### ASSIGNMENT
Please set down every line of text from all the items below without any change, and leave the pictures out of your answer.

### RECORDS TO PROCESS
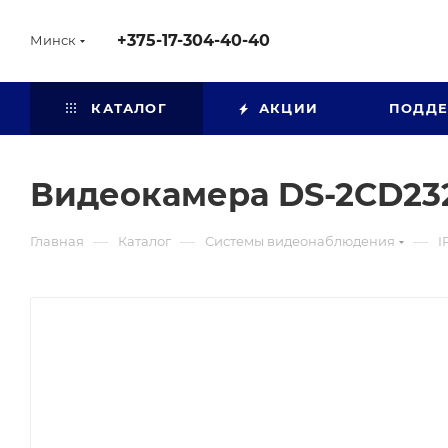
+375-17-304-40-40
Минск
КАТАЛОГ
АКЦИИ
ПОДД
Видеокамера DS-2CD23
—
—
—
Главная
Каталог
Системы видеонаблюдения
I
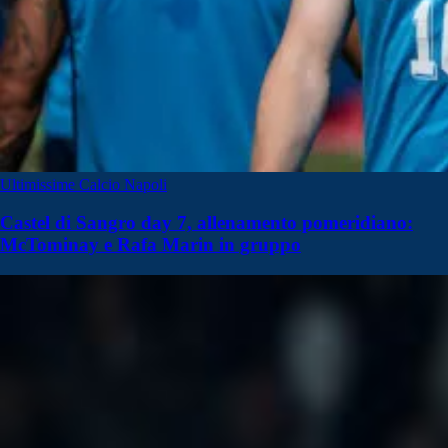
Ultimissime Calcio Napoli
Castel di Sangro day 7, allenamento pomeridiano:
McTominay e Rafa Marin in gruppo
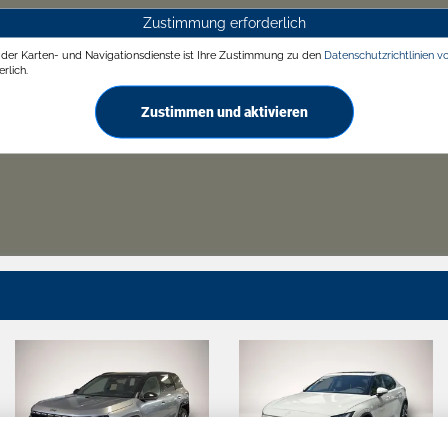
Zustimmung erforderlich
g der Karten- und Navigationsdienste ist Ihre Zustimmung zu den
Datenschutzrichtlinien v
rlich.
Zustimmen und aktivieren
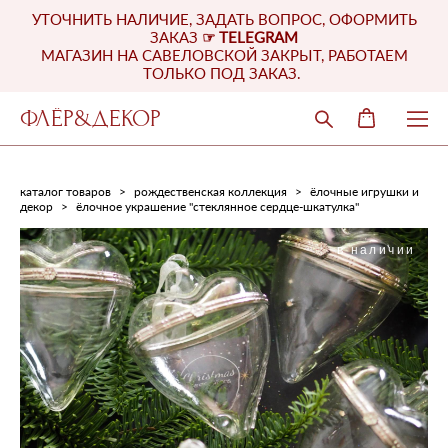
УТОЧНИТЬ НАЛИЧИЕ, ЗАДАТЬ ВОПРОС, ОФОРМИТЬ
ЗАКАЗ
☞
TELEGRAM
МАГАЗИН НА САВЕЛОВСКОЙ ЗАКРЫТ, РАБОТАЕМ
ТОЛЬКО ПОД ЗАКАЗ.
ФЛЁР&ДЕКОР
каталог товаров
>
рождественская коллекция
>
ёлочные игрушки и
декор
>
ёлочное украшение "стеклянное сердце-шкатулка"
в наличии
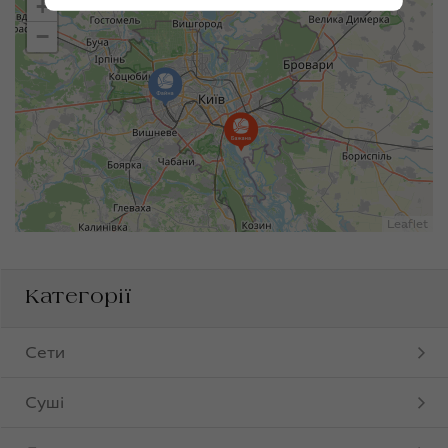
+
−
Leaflet
Категорії
Сети
Суші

### EXERCISE RESPONSE
+375-17-304-40-40
Минск
КАТАЛОГ
АКЦИИ
ПОДД
Видеокамера DS-2CD23
—
—
—
Главная
Каталог
Системы видеонаблюдения
I
Ultimissime Calcio Napoli
Castel di Sangro day 7, allenamento pomeridiano:
McTominay e Rafa Marin in gruppo
Zustimmung erforderlich
g der Karten- und Navigationsdienste ist Ihre Zustimmung zu den
Datenschutzrichtlinien v
rlich.
Zustimmen und aktivieren
УТОЧНИТЬ НАЛИЧИЕ, ЗАДАТЬ ВОПРОС, ОФОРМИТЬ
ЗАКАЗ
☞
TELEGRAM
МАГАЗИН НА САВЕЛОВСКОЙ ЗАКРЫТ, РАБОТАЕМ
ТОЛЬКО ПОД ЗАКАЗ.
ФЛЁР&ДЕКОР
каталог товаров
>
рождественская коллекция
>
ёлочные игрушки и
декор
>
ёлочное украшение "стеклянное сердце-шкатулка"
в наличии
+
−
Leaflet
Категорії
Сети
Суші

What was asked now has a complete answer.